COMPLETA LO SIGUIENTE -
- a) Explica por qué, según el texto sobre la ley de radio y televisión, la pluralidad es asiento necesario de toda cultura. Responde en una a tres oraciones.
- b) Por favor, reproduce del texto sobre la ley de radio y televisión el fragmento que va desde "Esto, dicho así" hasta "de toda cultura.", ambos incluidos.

TEXTO FUENTE -
- - - -
El proyecto de Ley de Responsabilidad Social de Radio y Televisión, que debate la Asamblea Nacional venezolana por iniciativa del Gobierno, pretende discernir sobre los elementos de lenguaje que mal podrán ser transmitidos por las emisoras radioeléctricas entre las 5 de la mañana y las 11 de la noche de cada día. Tanto que, además y bajo dicha premisa, será imperativa la transmisión diaria de programas de radio y de televisión supervisados por el Estado y orientados a la defensa de los valores culturales del «bolivarianismo» local.

Esto, dicho así y sin propósito militante subalterno, sitúa sobre el tapete de la reflexión iberoamericana nuevos elementos sociales y políticos que descubren e ilustran la diabólica dinámica sobre la que transita la humanidad de nuestro tiempo y que poco se aviene con el carácter plural y mestizo de nuestra esencia iberoamericana. Los predicadores del pensamiento único, atado a la versión occidental y anglosajona nacida del desmoronamiento del Muro de Berlín, no le dan tregua al conveniente cruce de civilizaciones. Intentan apagar la pluralidad que reside en la condición humana y que, por lo mismo, es asiento necesario de toda cultura.
- - - -
EXTRACTOS DE REGISTROS -

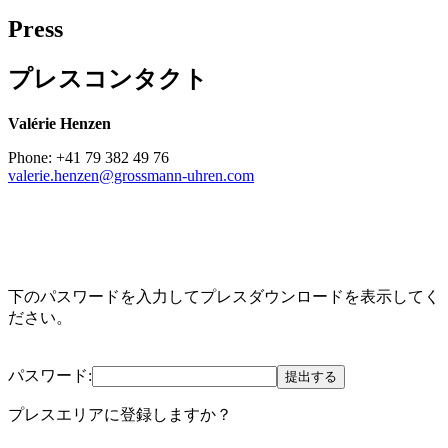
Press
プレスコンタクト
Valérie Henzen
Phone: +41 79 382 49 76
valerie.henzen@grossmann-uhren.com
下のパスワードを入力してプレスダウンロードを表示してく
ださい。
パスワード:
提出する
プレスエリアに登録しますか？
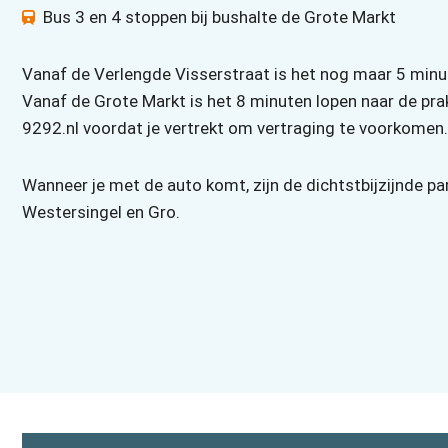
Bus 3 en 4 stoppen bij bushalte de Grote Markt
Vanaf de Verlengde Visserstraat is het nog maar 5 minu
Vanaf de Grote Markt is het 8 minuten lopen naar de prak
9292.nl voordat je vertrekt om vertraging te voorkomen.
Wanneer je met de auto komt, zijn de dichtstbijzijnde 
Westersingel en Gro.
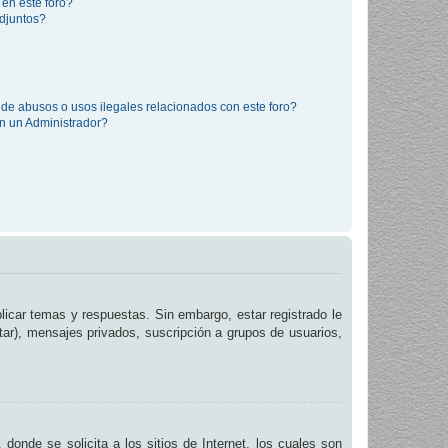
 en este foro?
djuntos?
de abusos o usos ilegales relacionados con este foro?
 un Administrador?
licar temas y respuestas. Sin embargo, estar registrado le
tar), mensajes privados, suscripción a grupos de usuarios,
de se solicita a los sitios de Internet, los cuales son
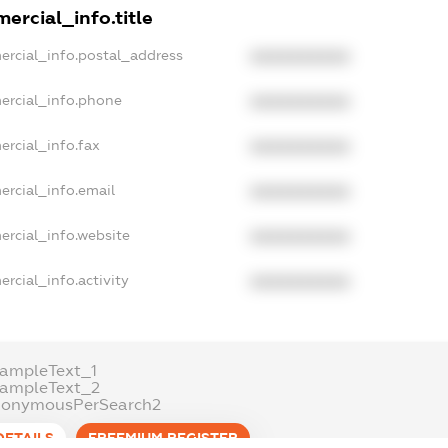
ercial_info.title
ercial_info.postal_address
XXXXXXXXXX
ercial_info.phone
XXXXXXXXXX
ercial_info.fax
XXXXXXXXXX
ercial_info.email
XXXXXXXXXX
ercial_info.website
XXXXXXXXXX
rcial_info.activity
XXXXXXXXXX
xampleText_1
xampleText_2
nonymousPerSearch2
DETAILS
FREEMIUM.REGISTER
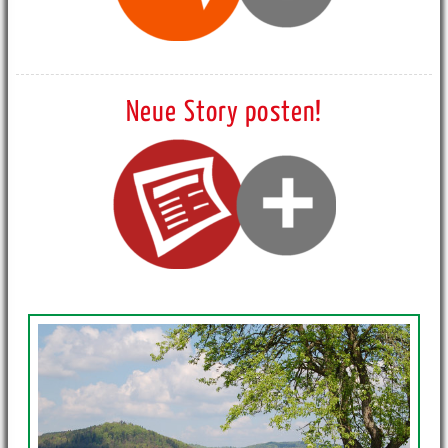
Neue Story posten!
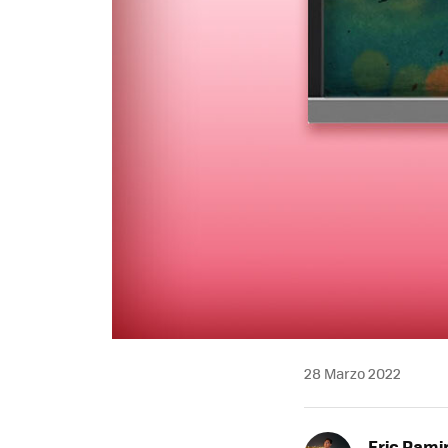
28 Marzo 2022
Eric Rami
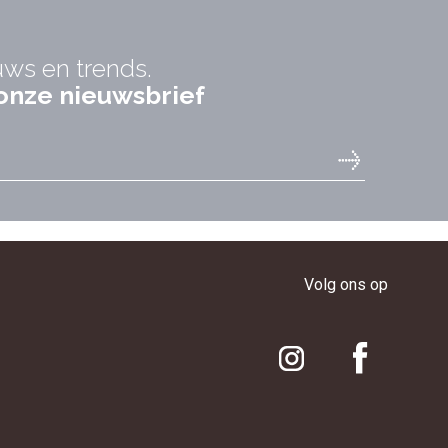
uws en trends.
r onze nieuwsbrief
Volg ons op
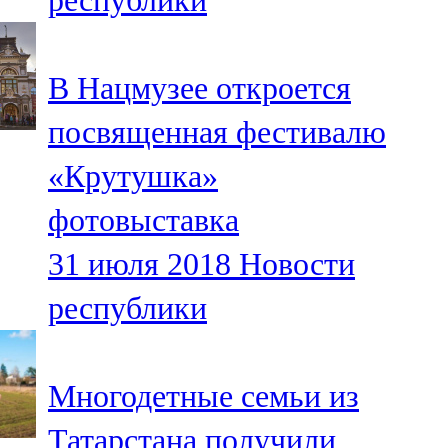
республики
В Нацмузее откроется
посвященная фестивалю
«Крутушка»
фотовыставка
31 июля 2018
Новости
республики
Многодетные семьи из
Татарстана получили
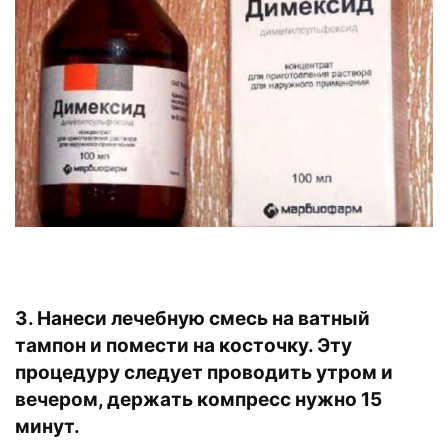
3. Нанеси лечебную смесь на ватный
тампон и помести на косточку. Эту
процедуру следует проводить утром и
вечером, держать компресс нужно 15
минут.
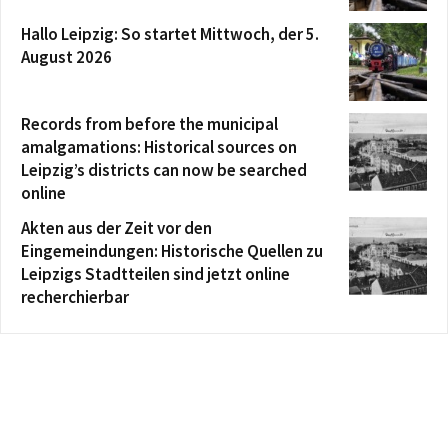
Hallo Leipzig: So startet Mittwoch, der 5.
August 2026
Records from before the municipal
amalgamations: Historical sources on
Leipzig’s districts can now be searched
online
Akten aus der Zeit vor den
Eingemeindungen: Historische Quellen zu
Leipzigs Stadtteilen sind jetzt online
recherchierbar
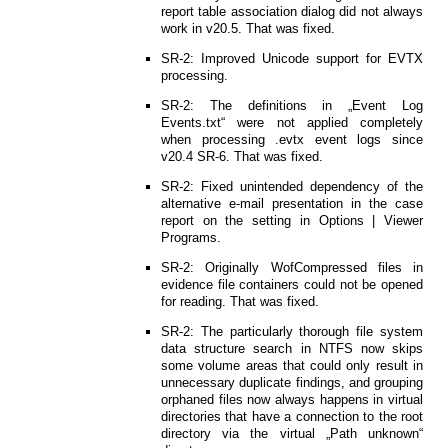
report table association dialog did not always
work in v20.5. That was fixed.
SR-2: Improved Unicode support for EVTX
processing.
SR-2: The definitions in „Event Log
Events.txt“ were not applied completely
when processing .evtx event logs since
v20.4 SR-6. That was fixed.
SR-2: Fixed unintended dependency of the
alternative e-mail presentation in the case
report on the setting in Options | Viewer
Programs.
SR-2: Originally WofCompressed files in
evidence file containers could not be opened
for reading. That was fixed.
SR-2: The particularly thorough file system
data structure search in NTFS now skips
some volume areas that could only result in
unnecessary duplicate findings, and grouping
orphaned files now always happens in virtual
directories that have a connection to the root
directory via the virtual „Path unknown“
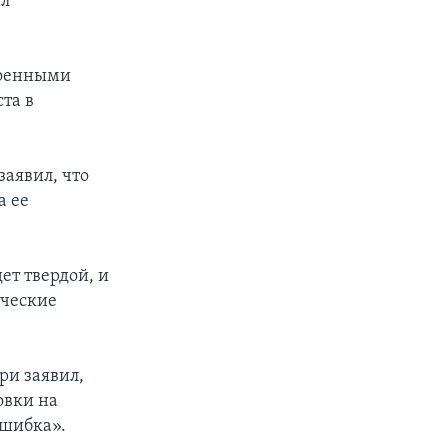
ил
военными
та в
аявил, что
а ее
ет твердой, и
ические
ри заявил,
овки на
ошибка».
- - - -
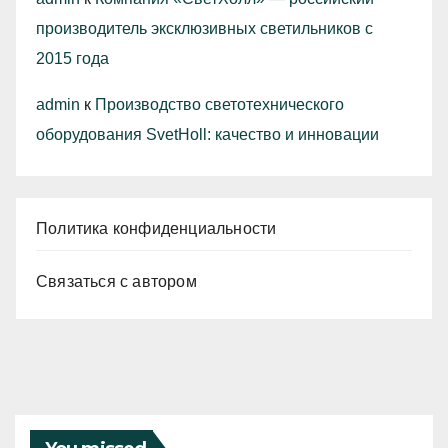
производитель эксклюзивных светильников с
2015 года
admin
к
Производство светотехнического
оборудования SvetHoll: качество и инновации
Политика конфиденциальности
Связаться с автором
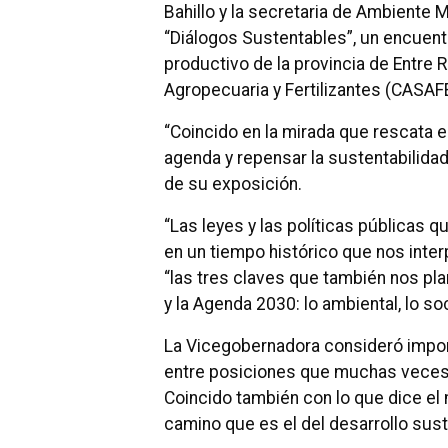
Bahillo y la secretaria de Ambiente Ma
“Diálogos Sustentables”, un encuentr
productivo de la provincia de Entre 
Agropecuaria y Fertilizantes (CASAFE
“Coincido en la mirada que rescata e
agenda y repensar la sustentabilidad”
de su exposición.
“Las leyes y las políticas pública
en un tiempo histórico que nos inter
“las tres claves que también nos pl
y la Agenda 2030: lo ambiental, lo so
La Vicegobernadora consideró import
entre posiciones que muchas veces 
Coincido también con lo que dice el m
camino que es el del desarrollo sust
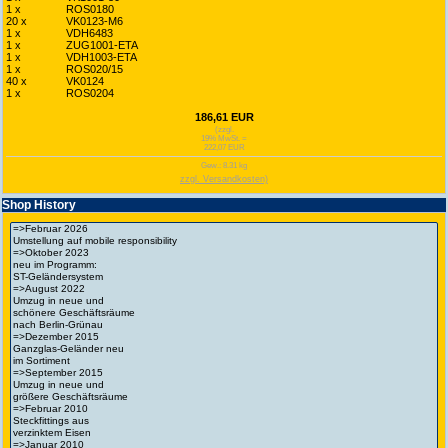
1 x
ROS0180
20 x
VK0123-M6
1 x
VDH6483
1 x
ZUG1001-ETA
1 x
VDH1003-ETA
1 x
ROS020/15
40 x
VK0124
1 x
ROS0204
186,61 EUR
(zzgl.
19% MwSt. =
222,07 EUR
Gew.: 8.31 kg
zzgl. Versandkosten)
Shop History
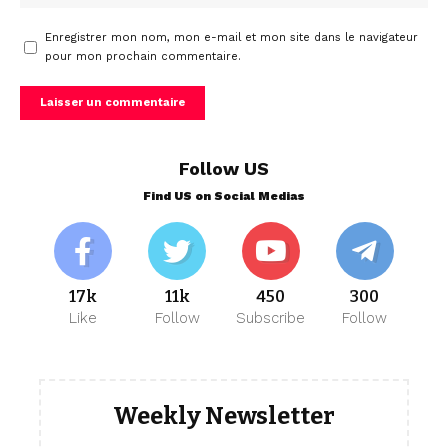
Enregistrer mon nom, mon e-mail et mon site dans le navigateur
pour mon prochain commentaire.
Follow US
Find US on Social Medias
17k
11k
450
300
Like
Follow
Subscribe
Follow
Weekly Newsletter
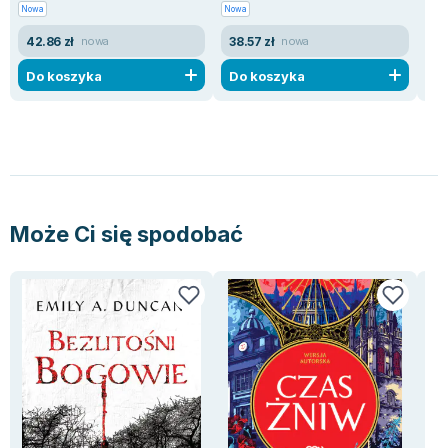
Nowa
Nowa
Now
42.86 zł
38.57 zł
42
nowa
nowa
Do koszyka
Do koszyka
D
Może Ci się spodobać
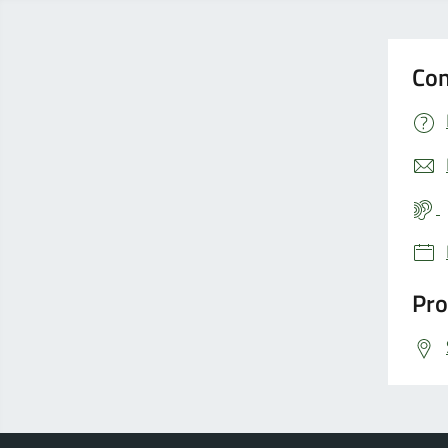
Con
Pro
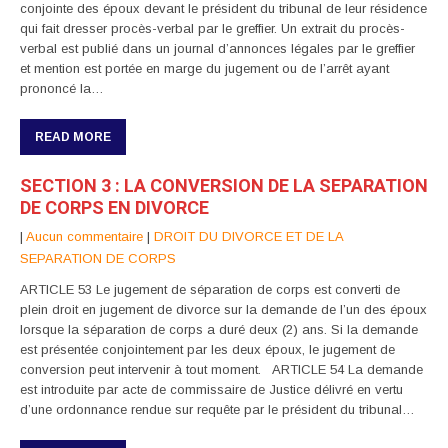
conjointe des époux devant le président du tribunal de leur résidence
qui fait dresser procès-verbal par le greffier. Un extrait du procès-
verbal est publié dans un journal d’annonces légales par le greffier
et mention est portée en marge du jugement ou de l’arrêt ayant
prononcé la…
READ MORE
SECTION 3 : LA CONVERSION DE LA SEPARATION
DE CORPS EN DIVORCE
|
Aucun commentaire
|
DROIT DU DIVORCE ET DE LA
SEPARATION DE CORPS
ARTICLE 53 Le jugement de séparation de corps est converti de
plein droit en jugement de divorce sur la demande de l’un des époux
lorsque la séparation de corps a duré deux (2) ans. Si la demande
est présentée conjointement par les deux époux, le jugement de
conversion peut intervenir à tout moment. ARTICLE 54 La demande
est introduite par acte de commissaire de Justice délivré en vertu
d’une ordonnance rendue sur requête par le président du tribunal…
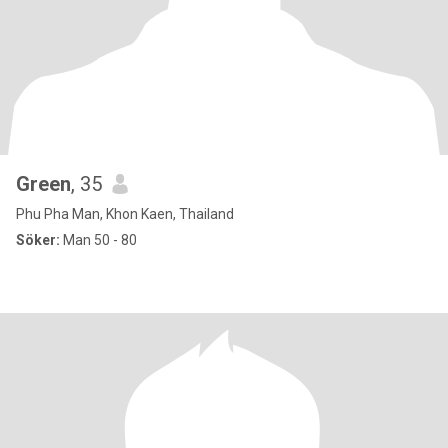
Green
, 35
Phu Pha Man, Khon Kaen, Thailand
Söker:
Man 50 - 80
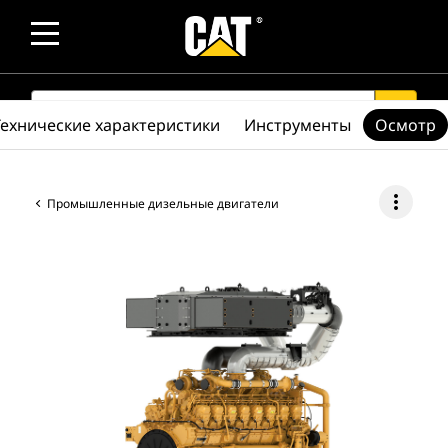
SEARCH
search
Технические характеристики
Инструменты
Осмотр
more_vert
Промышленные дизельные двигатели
- - - -
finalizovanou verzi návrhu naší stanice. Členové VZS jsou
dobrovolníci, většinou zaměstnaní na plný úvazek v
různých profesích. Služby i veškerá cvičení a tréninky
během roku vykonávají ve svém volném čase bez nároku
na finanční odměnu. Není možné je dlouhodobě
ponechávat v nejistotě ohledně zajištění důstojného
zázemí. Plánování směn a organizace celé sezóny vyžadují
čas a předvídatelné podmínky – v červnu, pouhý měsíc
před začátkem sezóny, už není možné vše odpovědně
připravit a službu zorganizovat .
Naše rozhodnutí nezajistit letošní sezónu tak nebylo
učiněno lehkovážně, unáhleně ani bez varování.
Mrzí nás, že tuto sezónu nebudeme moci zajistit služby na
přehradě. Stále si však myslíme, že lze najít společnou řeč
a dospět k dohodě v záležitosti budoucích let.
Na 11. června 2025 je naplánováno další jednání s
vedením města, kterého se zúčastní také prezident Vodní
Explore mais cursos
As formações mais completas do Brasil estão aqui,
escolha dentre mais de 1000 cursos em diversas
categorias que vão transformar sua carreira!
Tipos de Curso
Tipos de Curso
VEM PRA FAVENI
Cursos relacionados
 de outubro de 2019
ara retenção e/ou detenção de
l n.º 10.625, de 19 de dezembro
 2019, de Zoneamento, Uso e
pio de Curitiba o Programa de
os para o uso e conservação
- - - -
RESULTADOS -
- a) La pluralidad es asiento necesario de toda cultura porque reside en la condición humana.

- b)
Esto, dicho así y sin propósito militante subalterno, sitúa sobre el tapete de la reflexión iberoamericana nuevos elementos sociales y políticos que descubren e ilustran la diabólica dinámica sobre la que transita la humanidad de nuestro tiempo y que poco se aviene con el carácter plural y mestizo de nuestra esencia iberoamericana. Los predicadores del pensamiento único, atado a la versión occidental y anglosajona nacida del desmoronamiento del Muro de Berlín, no le dan tregua al conveniente cruce de civilizaciones. Intentan apagar la pluralidad que reside en la condición humana y que, por lo mismo, es asiento necesario de toda cultura.